Where the Threat Is Coming From
Actually, there are so many directions from which hackers are attacking social networks that it’s really difficult to pinpoint where they are coming from. You would probably need to be aware of what it is you are ‘liking’ and links that you click. Perhaps the most widespread attack is coming from the keywords associated with those posts you like or those links you click so this is why it is so important to really understand if your friends and/or followers are really the poster. Hackers take over accounts and then post in the person or business’ name which gets likes and clicks and then has the wherewithal to take over the computer of the person liking/clicking.
Categorizing Social Media Threats
Beyond hijacking your likes in social media, there are actually four main categories of threats which many traditional social media users aren’t aware of. These have been categorized as:
- Link-jacking
- Like-jacking
- Phishing
- Social Spam
While the first two, as described above, are easier to understand and often to spot as well, phishing and social spam can sneak up on you unawares. Phishing seeks to obtain information that is of a sensitive nature such as your passwords, credit card information and yes, sometimes even information about your bank account. Social spam takes on many different forms above and beyond spammy messages that just keep coming and coming. On social networks it often presents itself as a comment from a friend (who has been hacked) and will present itself with such things as hate speech and even reviews of products fraudulently reviewed by a friend – a friend who, of course, has been hacked. So, as you see, threats can come from any direction.

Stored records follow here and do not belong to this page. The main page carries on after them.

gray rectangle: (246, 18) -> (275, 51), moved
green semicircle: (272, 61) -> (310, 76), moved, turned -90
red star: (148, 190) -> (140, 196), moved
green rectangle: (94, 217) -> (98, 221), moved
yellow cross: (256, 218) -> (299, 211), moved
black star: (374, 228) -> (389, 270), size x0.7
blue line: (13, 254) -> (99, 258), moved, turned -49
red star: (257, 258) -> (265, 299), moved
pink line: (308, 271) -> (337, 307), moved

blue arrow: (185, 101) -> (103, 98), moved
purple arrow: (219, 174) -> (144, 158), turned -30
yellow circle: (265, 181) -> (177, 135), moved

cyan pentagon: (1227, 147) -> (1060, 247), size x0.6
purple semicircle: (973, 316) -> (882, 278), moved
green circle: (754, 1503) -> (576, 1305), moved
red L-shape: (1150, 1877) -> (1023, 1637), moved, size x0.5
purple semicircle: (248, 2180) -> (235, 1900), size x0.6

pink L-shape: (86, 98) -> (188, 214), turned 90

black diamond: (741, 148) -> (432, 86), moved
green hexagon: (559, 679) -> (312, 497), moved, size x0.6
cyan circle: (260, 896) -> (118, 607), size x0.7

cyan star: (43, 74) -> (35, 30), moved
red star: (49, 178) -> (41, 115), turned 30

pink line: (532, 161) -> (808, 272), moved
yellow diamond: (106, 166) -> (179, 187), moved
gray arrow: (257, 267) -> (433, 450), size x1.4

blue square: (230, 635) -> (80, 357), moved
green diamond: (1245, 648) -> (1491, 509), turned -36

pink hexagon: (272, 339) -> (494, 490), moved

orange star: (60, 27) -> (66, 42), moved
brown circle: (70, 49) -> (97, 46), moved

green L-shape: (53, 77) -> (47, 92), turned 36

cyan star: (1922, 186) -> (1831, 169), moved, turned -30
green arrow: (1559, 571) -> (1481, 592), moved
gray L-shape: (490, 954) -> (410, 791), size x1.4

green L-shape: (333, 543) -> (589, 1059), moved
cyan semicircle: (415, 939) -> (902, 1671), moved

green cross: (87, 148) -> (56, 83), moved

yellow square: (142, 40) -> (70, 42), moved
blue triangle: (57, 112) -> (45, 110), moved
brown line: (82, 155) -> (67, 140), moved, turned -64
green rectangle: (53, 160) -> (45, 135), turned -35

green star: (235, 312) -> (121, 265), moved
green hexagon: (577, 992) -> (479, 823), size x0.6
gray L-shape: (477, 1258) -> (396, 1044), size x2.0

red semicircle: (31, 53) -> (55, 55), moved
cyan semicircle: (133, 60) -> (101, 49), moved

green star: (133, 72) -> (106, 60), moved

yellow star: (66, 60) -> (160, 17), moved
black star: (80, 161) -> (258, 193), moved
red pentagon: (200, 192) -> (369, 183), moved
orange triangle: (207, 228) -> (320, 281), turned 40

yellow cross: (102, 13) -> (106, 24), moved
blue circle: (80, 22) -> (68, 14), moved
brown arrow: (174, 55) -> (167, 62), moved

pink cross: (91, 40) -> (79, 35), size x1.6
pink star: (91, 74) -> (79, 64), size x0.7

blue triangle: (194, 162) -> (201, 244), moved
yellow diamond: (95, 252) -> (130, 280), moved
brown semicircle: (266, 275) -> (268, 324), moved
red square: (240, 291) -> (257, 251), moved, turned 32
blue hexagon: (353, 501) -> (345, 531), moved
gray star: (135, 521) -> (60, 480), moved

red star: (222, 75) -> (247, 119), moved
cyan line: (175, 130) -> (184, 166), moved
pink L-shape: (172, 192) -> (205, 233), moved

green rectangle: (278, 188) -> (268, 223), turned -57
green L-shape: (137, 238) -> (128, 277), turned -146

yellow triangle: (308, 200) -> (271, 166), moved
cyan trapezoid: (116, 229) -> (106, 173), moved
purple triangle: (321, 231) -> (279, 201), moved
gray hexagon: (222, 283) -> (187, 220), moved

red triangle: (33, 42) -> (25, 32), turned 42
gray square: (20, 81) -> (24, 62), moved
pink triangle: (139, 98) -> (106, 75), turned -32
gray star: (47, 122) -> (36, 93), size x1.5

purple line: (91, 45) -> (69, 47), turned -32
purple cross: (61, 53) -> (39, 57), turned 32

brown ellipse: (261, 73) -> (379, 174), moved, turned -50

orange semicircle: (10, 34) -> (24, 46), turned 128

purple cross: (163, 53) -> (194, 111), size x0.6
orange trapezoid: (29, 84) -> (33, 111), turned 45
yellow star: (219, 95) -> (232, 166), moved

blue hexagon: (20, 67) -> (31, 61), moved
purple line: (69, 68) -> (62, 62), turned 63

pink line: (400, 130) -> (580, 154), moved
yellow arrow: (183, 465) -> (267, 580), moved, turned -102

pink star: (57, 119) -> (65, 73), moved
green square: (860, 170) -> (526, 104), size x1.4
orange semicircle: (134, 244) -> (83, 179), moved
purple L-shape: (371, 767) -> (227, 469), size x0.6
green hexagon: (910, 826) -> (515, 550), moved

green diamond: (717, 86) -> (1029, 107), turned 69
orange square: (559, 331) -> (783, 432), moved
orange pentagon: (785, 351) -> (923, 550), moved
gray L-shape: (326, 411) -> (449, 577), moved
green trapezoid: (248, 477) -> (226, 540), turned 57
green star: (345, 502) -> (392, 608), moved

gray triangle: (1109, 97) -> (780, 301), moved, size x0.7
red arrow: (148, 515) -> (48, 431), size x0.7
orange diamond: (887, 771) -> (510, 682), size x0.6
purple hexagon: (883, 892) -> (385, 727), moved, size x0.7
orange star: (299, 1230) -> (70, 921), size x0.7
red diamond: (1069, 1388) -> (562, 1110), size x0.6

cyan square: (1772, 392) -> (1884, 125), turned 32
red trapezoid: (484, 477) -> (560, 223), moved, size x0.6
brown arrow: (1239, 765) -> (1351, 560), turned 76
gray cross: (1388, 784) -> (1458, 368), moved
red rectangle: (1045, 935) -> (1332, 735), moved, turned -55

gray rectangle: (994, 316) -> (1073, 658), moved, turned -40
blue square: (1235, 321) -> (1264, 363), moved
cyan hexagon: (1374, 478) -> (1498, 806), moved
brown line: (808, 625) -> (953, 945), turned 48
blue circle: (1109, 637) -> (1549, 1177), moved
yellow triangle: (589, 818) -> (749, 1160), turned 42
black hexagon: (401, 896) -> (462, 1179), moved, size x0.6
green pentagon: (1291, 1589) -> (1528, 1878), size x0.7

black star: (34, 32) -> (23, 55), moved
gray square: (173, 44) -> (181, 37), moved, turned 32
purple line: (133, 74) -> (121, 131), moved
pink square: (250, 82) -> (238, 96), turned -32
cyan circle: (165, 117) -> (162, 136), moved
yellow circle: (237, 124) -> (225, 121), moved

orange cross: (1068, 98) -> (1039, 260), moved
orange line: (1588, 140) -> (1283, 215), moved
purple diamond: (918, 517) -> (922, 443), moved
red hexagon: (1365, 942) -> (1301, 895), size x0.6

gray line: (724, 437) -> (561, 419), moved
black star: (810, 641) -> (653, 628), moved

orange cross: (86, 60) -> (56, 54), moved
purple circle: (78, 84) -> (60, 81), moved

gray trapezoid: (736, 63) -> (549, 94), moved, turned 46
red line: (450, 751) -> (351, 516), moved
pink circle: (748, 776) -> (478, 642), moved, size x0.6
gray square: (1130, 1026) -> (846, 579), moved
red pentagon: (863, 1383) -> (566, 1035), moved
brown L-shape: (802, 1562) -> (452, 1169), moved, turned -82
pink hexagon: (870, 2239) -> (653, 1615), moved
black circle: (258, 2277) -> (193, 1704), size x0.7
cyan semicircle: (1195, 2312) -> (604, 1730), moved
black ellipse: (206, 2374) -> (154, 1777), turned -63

How Strixus Uses ML to Scope out Potential Threats
There is something really beautiful about the combined efforts of Data Mining, Artificial Intelligence, Machine Learning and Human Intelligence. Three of the four are forms of technology while the fourth is, obviously, human. Data Mining gathers large data sets to be analyzed on social sites and then AI seeks to categorize them based on a set of parameters. Strixus has harnessed the power of ML to detect the emotion of the content so that the software is able to scope out whether or not any threat exists based on clues within the text. With much of social media being based on the emotions of the poster, this is truly a huge endeavor and one which, amazingly, Strixus has mastered. If the tone of the content is determined as a possible negative a new set of rules are triggered to determine if it is a threat, without the need of human interference. The content is then queried hundreds if not thousands of rules with this type of logic:
- Is the content published on a known threat location?
- Is the user a known past threat actor or attacker?
- Is the IP of the source in a good or bad repute?
- Does the content link to known threat locations (repeat above)
- Is the location/user/actor on the approved ‘white list’ provided by the client to publish such content
The rules are endless and needless to say, the results are pretty accurate as far as weeding out false positives go.
Because machines are now able to literally scope out the emotions within content, the process becomes infinitely faster than if you had to rely on humans gathering and analyzing data being collected. In fact, it might not even be impossible to do simply because of the speed at which computers can mine data. Through the combined effort of man and machine, social media can be protected against cyber threats efficiently and as time goes on, it just might be that machines can work alone seeking out and destroying threats. In the meantime, man and machine are a winning team and Massive Alliance’s Strixus is now leading in automated cyber intelligence.